Encendió el fuego y tomó un par de aspirinas, a las que era adicta. Buscó en la colección de vinilos un disco de Alban Berg, lo pinchó a alto volumen, subió al dormitorio y se desnudó. Sobre la ropa interior se puso tan sólo un jersey de lana de su padre, que olía a alcanfor y le llegaba casi hasta las rodillas. Máximo de Santo había sido un hombre esbelto, de largas piernas y delgados brazos, y con unas manos elegantes y pálidas, como las de un trompetista de jazz.

La memoria del embajador siempre le aportaba equilibrio. A Martina le gustaba rememorarlo en plenitud de facultades, cuando, al término de una jornada de trabajo en cualquiera de las legaciones que había ido desempeñando, Filipinas, Chile, Mozambique, se dejaba masajear la nuca por su esposa, la madre de la subinspectora.

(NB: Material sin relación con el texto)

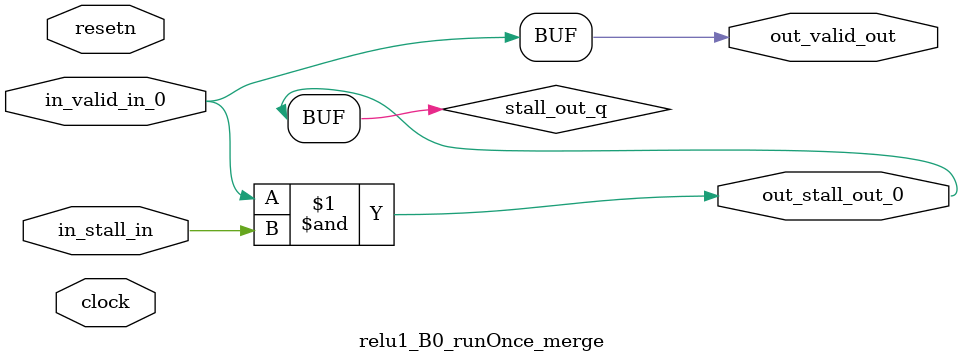
<source format=sv>



(* altera_attribute = "-name AUTO_SHIFT_REGISTER_RECOGNITION OFF; -name MESSAGE_DISABLE 10036; -name MESSAGE_DISABLE 10037; -name MESSAGE_DISABLE 14130; -name MESSAGE_DISABLE 14320; -name MESSAGE_DISABLE 15400; -name MESSAGE_DISABLE 14130; -name MESSAGE_DISABLE 10036; -name MESSAGE_DISABLE 12020; -name MESSAGE_DISABLE 12030; -name MESSAGE_DISABLE 12010; -name MESSAGE_DISABLE 12110; -name MESSAGE_DISABLE 14320; -name MESSAGE_DISABLE 13410; -name MESSAGE_DISABLE 113007; -name MESSAGE_DISABLE 10958" *)
module relu1_B0_runOnce_merge (
    input wire [0:0] in_stall_in,
    input wire [0:0] in_valid_in_0,
    output wire [0:0] out_stall_out_0,
    output wire [0:0] out_valid_out,
    input wire clock,
    input wire resetn
    );

    wire [0:0] stall_out_q;


    // stall_out(LOGICAL,6)
    assign stall_out_q = in_valid_in_0 & in_stall_in;

    // out_stall_out_0(GPOUT,4)
    assign out_stall_out_0 = stall_out_q;

    // out_valid_out(GPOUT,5)
    assign out_valid_out = in_valid_in_0;

endmodule

</source>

El embajador había sido el primer sorprendido al oír hablar a su hija de su vocación policial. Albergaba la esperanza de que Martina, una vez se hubiera graduado en Derecho, ingresaría en la Escuela Diplomática. Esos planes se habían visto truncados cuando su hija decidió matricularse en la Academia de Policía. El embajador fingió respetar su decisión, pero ella sabía que le había infligido un duro golpe. No obstante, el afecto paterno pudo más que cualquier otra consideración. Máximo de Santo asistiría a su fiesta de graduación, junto al resto de progenitores de la última promoción de policías nacionales. Habían transcurrido unos cuantos años desde aquella fecha, pero Martina seguía viendo a su padre en el patio de armas de la Dirección General, platicando con el ministro del Interior. Aquel día se había jurado a sí misma no defraudarle jamás. Y, mucho menos, después de lo que había sucedido con su hermano Leo… Pero no estaba segura de haber cumplido su promesa.

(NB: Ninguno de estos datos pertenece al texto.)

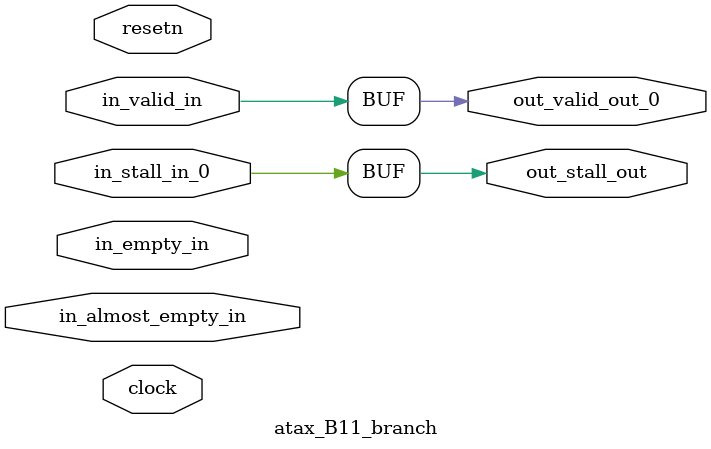
<source format=sv>



(* altera_attribute = "-name AUTO_SHIFT_REGISTER_RECOGNITION OFF; -name MESSAGE_DISABLE 10036; -name MESSAGE_DISABLE 10037; -name MESSAGE_DISABLE 14130; -name MESSAGE_DISABLE 14320; -name MESSAGE_DISABLE 15400; -name MESSAGE_DISABLE 14130; -name MESSAGE_DISABLE 10036; -name MESSAGE_DISABLE 12020; -name MESSAGE_DISABLE 12030; -name MESSAGE_DISABLE 12010; -name MESSAGE_DISABLE 12110; -name MESSAGE_DISABLE 14320; -name MESSAGE_DISABLE 13410; -name MESSAGE_DISABLE 113007; -name MESSAGE_DISABLE 10958" *)
module atax_B11_branch (
    input wire [0:0] in_almost_empty_in,
    input wire [0:0] in_empty_in,
    input wire [0:0] in_stall_in_0,
    input wire [0:0] in_valid_in,
    output wire [0:0] out_stall_out,
    output wire [0:0] out_valid_out_0,
    input wire clock,
    input wire resetn
    );

    reg [0:0] rst_sync_rst_sclrn;


    // out_stall_out(GPOUT,6)
    assign out_stall_out = in_stall_in_0;

    // out_valid_out_0(GPOUT,7)
    assign out_valid_out_0 = in_valid_in;

    // rst_sync(RESETSYNC,8)
    acl_reset_handler #(
        .ASYNC_RESET(0),
        .USE_SYNCHRONIZER(1),
        .PULSE_EXTENSION(0),
        .PIPE_DEPTH(3),
        .DUPLICATE(1)
    ) therst_sync (
        .clk(clock),
        .i_resetn(resetn),
        .o_sclrn(rst_sync_rst_sclrn)
    );

endmodule

</source>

Descalza, la subinspectora se sentó como un bonzo sobre una alfombra de pelo blanco. Delante de ella, en el centro del salón, una mesa baja de translúcido cristal sostenía un tablero de ajedrez que el embajador había adquirido en México, durante una visita a las pirámides de Chichen Itzá. Las figuras eran de alabastro y obsidiana, rosadas y negras. Iluminadas por el fuego de la chimenea, parecían flotar en el aire.

Mientras seguía sonando la música de Berg, la espalda de Martina permaneció inmóvil, y absorto su rostro. Su mirada se había concentrado con hipnótica atención en los dos ejércitos en liza. Cuando discernía una jugada, la pinza de sus dedos movía un caballo o un alfil. De modo inconsciente, la mano libre acercaba a sus labios el cabo de un cigarrillo. Sus pulmones retenían el humo, para ir liberándolo en volutas que se enroscaban alrededor de las torres, de las reinas, y que, absorbidas por el tiro de la chimenea, volaban hacia el fuego, desintegrándose en la atmósfera templada de la casa.

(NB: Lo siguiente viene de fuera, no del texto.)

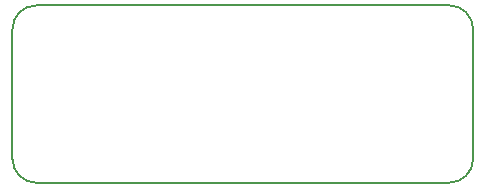
<source format=gbr>
%TF.GenerationSoftware,KiCad,Pcbnew,(6.0.1)*%
%TF.CreationDate,2023-01-10T16:42:07+03:00*%
%TF.ProjectId,STM32RF,53544d33-3252-4462-9e6b-696361645f70,0.1v*%
%TF.SameCoordinates,Original*%
%TF.FileFunction,Profile,NP*%
%FSLAX46Y46*%
G04 Gerber Fmt 4.6, Leading zero omitted, Abs format (unit mm)*
G04 Created by KiCad (PCBNEW (6.0.1)) date 2023-01-10 16:42:07*
%MOMM*%
%LPD*%
G01*
G04 APERTURE LIST*
%TA.AperFunction,Profile*%
%ADD10C,0.150000*%
%TD*%
G04 APERTURE END LIST*
D10*
X67900000Y-37200000D02*
X32900000Y-37200000D01*
X32900000Y-22200000D02*
G75*
G03*
X30900000Y-24200000I-1J-1999999D01*
G01*
X30900000Y-35200000D02*
X30900000Y-24200000D01*
X69900000Y-24200000D02*
X69900000Y-35200000D01*
X30900000Y-35200000D02*
G75*
G03*
X32900000Y-37200000I1999999J-1D01*
G01*
X69900000Y-24200000D02*
G75*
G03*
X67900000Y-22200000I-1999999J1D01*
G01*
X67900000Y-37200000D02*
G75*
G03*
X69900000Y-35200000I1J1999999D01*
G01*
X32900000Y-22200000D02*
X67900000Y-22200000D01*
M02*

</source>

Al terminar la partida, que ganaron las negras, Martina bebió otra copa en memoria de Berta. El vino la mareó y decidió acostarse. Quitó el disco. Al pasar junto al teléfono, advirtió que tenía varios mensajes grabados. Rebobinó la cinta y, apoyándose en la mesita, porque la cabeza le daba vueltas, se dispuso a escucharlos.

El primero de los mensajes correspondía a Jesús Belman, aquel entrometido reportero del Diario de Bolscan.

Siento llamarla a estas horas, subinspectora, pero tengo urgencia en hablar con usted, respecto a Berta Betancourt. Estaré en la redacción hasta muy tarde. Por favor, llámeme al…

Martina oprimió la tecla de borrado y escuchó el segundo mensaje. La cinta emitió un ruido confuso. Tras unos segundos de pausa, con una ahogada respiración y rumor de automóviles de fondo, sobrevino un metálico clic procedente de una cabina pública.

Todavía había una tercera llamada, cuyo registro hizo a la subinspectora empuñar su pluma de plata. Porque una voz falsa, distorsionada, acababa de decir:

Pronto vas a morir. Y, cuando hayas muerto, no encontrarán… sino tu piel.

A continuación, sonó el mismo clic que había interrumpido el mensaje anterior.

No era la primera amenaza que Martina de Santo recibía a lo largo de su carrera policial, ni seguramente sería la última, pero la afectó. Parecía ir muy en serio.

Volvió a escuchar el amenazador mensaje. La última frase parecía contener un siniestro enigma. «No encontrarán… sino tu piel». ¿Qué podían significar aquellas oscuras palabras?